I almost walked out

of tonight’s performance by the SSO of The Flying Dutchman.

I’m glad I didn’t, but somewhere in the second scene the combination of the video art and noise coming from (I think) the bank of lights above the stage maddened me.

It was mostly the noise. It wasn’t quite like being under a tin roof with rain, and it’s not as if the Concert Hall is ever devoid of white (or more like grey) noise, but this was intrusive. Quiet string tremulandos struggled to penetrate it, and woodwind details were clouded by it; theatrical moments of silence simply weren’t; and it had a pitch, or pitch-cluster.

The video art was a bit similar. You had to look up at the screen for the words, and then it drew you in. It was strangely but agonisingly compelling and boring at the same time, like the recent STC production of The Maids. The most effective part of it was the simplest: the changes of colour at pivotal moments. For much of the rest of the time its distraction detracted from any engagement with the actual live performance on stage.

It also meant that the orchestra was deprived of the benefit of the acoustic donuts, which were hoisted aloft way above the “topsail.”

I don’t walk out lightly: in fact I’ve only left the SSO at interval once (Nigel Kennedy, I couldn’t stand his mateyness and the fact that everyone else seemed to love it), the Rockdale Opera Company once (it was G&S; on another occasion I returned despite leaving the first half in fits of laughter: the soloists were worth it if the chorus and the be-euphoniumed orchestra would have tried the tolerance of a saint) and involuntarily in one performance of Cosi fan Tutte which had nothing to do with the performance and everything to do with prior fluid intakes (I returned after interval). I do not count Interview with a Vampire where I left the cinema and fainted on the stairs in the foyer (it was the blood).

Now that I’ve got that off my chest, I’ll back track.

I booked on a (relative) bargain offer about 10 days earlier. It is evident from the plethora of special offers I have seen that the SSO was having some difficulty shifting the stock. Probably the premium “gala” pricing for Saturday was a contributing factor, but it is also true that the Symphony’s audience is not an operatic one. (There have also been offers around for Monday.) Over the years as an SSO subscriber I have had neighbours who have stayed away when vocal programs have been scheduled and I know there are some who simply do not like the classically produced voice. It’s the wobble and the fat-lady-singing stuff they react against. (They are the people Lyndon Terracini thinks he is reaching out to. That’s as pathetic as Julia Gillard in 2010 saying the Government had lost its way. These are people you will never reach unless you put on musicals/send asylum seekers to PNG – but let that pass.) And it’s not as if Opera Australia finds Wagner (other than the Ring) an easy sell.

Long queues at the box office to collect tickets were further signs of a last minute push to put bums on seats, and there were still empty seats.

> [COLLECTED DATA]:

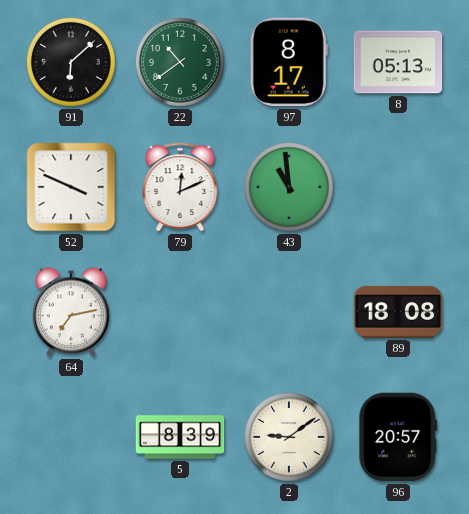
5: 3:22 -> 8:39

> [PROBLEM REQUIREMENTS]: Quote the review from "It was mostly" to "performance on stage.".

> [COMPLETE RESPONSE]:
It was mostly the noise. It wasn’t quite like being under a tin roof with rain, and it’s not as if the Concert Hall is ever devoid of white (or more like grey) noise, but this was intrusive. Quiet string tremulandos struggled to penetrate it, and woodwind details were clouded by it; theatrical moments of silence simply weren’t; and it had a pitch, or pitch-cluster.

The video art was a bit similar. You had to look up at the screen for the words, and then it drew you in. It was strangely but agonisingly compelling and boring at the same time, like the recent STC production of The Maids. The most effective part of it was the simplest: the changes of colour at pivotal moments. For much of the rest of the time its distraction detracted from any engagement with the actual live performance on stage.